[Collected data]
Segment Open

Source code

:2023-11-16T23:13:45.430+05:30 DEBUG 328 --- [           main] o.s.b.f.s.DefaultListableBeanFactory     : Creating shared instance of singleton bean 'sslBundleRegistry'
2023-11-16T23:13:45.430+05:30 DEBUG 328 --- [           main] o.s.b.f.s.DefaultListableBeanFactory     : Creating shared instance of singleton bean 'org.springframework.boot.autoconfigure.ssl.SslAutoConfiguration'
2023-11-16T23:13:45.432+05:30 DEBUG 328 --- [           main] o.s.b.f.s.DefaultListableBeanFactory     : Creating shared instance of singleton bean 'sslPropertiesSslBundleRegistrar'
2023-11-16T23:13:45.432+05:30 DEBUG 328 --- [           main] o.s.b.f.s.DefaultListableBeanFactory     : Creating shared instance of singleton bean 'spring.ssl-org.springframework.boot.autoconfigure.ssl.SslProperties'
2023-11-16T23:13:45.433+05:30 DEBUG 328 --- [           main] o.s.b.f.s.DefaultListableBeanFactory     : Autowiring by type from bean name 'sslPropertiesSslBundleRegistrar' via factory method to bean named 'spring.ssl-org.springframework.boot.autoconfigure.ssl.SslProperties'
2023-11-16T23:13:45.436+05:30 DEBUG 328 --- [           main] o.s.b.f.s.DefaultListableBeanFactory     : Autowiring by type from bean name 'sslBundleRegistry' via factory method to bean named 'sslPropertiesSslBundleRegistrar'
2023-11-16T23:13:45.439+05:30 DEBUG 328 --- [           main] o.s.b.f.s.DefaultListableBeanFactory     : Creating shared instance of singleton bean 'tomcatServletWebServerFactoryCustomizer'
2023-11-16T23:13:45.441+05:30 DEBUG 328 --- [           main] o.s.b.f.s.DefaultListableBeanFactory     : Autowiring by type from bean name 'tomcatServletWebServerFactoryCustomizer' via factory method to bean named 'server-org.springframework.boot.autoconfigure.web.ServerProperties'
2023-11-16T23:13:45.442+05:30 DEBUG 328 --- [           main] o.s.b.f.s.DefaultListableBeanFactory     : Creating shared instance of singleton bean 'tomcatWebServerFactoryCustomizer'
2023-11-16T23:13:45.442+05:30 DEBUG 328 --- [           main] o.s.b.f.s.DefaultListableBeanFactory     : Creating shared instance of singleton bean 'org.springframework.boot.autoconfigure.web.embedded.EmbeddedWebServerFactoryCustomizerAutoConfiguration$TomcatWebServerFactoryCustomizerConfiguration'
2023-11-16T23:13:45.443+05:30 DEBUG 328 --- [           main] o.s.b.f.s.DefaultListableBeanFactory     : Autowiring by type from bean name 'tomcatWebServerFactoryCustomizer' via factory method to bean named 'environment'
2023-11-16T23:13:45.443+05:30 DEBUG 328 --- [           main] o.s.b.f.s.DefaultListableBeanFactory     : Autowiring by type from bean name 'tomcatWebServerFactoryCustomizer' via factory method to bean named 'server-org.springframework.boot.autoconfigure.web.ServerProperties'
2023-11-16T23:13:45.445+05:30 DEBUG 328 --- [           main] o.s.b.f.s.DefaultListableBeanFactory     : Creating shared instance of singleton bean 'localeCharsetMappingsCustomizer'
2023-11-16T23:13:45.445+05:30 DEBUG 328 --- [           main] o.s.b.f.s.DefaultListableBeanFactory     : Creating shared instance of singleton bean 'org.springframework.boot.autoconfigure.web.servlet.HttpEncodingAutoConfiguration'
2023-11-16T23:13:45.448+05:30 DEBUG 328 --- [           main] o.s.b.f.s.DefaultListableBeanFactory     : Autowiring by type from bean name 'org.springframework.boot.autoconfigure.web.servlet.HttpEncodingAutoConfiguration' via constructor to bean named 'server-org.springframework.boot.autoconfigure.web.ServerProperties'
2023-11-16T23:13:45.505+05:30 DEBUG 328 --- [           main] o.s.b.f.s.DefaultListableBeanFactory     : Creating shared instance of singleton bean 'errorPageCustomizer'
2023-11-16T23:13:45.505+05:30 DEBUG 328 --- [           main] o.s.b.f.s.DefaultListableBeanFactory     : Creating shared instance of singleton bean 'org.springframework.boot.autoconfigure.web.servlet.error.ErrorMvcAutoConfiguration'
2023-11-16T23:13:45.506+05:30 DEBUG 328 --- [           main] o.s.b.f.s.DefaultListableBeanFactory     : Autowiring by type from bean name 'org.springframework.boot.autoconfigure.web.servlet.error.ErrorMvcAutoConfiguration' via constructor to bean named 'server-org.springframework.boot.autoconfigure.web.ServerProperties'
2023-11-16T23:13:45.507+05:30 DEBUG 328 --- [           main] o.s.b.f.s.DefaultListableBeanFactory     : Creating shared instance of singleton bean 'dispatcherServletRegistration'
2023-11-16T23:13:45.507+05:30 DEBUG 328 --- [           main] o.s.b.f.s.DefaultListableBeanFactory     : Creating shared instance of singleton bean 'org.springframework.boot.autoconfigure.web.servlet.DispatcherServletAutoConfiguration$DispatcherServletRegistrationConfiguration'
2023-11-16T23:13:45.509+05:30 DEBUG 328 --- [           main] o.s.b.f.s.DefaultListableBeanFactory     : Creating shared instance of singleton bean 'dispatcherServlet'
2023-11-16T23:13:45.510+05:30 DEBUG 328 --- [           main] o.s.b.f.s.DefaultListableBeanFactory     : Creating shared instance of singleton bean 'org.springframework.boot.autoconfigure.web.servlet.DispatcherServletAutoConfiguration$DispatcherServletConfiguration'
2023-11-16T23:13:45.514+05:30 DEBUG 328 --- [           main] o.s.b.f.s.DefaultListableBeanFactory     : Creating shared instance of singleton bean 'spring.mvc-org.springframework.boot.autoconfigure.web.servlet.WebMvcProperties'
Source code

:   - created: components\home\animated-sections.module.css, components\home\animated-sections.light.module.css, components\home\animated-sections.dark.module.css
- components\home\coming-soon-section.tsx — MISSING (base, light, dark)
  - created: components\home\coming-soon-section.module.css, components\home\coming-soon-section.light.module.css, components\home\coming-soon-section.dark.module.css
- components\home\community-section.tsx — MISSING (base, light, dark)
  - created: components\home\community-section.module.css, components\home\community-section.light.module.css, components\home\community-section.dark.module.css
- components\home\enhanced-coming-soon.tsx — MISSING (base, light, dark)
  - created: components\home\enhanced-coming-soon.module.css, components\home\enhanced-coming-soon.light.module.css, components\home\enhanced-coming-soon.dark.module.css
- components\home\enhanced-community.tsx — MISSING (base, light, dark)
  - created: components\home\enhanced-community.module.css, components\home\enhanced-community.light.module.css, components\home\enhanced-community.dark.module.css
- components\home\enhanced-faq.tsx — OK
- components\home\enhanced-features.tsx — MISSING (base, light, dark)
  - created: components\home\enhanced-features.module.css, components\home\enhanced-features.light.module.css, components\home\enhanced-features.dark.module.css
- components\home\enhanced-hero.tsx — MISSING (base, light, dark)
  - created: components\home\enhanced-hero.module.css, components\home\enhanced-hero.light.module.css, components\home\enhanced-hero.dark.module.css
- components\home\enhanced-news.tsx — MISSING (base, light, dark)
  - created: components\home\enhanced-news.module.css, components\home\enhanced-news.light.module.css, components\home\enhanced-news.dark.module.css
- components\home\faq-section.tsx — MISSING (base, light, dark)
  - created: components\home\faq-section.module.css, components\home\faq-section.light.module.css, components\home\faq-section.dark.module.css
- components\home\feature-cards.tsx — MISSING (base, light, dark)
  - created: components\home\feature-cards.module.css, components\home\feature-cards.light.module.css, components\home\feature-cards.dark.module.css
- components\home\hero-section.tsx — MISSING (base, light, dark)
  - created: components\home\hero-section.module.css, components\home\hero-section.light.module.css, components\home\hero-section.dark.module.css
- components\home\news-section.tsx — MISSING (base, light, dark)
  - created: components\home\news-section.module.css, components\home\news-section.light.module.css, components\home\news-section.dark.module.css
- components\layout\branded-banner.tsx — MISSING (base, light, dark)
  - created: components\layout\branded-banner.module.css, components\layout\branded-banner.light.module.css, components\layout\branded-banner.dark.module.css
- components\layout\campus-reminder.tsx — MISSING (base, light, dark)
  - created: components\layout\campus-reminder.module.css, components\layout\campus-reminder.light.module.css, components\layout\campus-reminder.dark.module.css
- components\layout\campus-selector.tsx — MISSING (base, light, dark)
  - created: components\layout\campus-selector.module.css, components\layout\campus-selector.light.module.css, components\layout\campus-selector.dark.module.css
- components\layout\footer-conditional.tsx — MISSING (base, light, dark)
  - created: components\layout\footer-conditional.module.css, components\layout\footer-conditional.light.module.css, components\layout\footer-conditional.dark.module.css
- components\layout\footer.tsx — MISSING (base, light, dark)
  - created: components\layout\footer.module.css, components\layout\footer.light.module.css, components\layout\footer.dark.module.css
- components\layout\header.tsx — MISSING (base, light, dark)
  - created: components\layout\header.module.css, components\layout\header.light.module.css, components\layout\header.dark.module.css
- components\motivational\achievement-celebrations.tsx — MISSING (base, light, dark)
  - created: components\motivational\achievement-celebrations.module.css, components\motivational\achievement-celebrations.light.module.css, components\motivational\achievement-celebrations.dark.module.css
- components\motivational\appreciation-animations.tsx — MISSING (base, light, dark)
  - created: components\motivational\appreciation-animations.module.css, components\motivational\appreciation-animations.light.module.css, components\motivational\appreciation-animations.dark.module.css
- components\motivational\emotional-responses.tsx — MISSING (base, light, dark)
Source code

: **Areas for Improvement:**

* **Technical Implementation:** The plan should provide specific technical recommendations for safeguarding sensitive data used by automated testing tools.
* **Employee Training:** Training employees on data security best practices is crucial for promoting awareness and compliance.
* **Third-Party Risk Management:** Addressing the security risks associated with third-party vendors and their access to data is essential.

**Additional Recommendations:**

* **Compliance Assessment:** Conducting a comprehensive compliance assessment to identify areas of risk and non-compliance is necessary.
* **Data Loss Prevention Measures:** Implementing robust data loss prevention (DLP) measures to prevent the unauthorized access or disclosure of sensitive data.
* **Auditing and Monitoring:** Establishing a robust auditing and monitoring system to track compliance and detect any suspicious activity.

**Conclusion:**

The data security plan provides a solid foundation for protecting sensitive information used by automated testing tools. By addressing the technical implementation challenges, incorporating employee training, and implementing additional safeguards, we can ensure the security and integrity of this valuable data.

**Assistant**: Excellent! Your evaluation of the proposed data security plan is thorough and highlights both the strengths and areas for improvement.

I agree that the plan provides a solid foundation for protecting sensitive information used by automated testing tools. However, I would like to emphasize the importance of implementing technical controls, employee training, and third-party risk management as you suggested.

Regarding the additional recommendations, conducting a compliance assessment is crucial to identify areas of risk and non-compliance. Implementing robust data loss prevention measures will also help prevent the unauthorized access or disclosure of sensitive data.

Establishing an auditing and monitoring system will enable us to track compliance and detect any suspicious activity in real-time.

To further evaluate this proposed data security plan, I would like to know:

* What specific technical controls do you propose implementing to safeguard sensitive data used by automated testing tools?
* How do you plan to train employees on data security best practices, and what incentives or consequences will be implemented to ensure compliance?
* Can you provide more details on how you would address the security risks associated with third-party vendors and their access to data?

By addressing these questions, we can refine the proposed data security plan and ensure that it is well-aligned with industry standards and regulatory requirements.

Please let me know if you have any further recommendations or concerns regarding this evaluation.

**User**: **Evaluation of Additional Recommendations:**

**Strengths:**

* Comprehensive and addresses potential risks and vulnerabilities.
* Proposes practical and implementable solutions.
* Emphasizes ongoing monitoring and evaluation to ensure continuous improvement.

Segment Closed

Your assignment
Please print exactly the lines from the one containing "of Additional Recommendations:**" through the last line of the records, both included, and nothing else.

Task solution
**User**: **Evaluation of Additional Recommendations:**

**Strengths:**

* Comprehensive and addresses potential risks and vulnerabilities.
* Proposes practical and implementable solutions.
* Emphasizes ongoing monitoring and evaluation to ensure continuous improvement.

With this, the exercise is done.